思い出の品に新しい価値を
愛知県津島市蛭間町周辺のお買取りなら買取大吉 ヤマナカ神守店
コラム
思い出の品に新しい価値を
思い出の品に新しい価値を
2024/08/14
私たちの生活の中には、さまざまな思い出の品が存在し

================

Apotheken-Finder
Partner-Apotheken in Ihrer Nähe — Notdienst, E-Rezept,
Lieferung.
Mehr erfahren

================

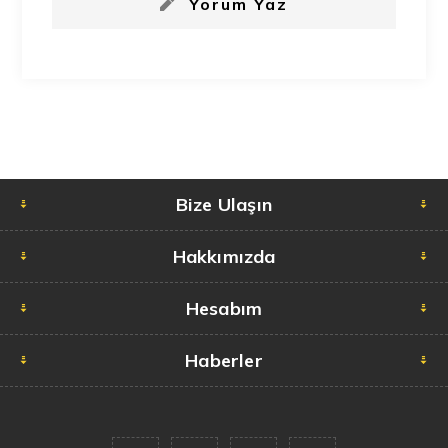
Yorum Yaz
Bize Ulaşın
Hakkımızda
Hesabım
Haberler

================

■ **Work to complete**: In the lines above, find the word "Apotheken" and copy each line that contains it.

■ **Answer**:
Apotheken-Finder
Partner-Apotheken in Ihrer Nähe — Notdienst, E-Rezept,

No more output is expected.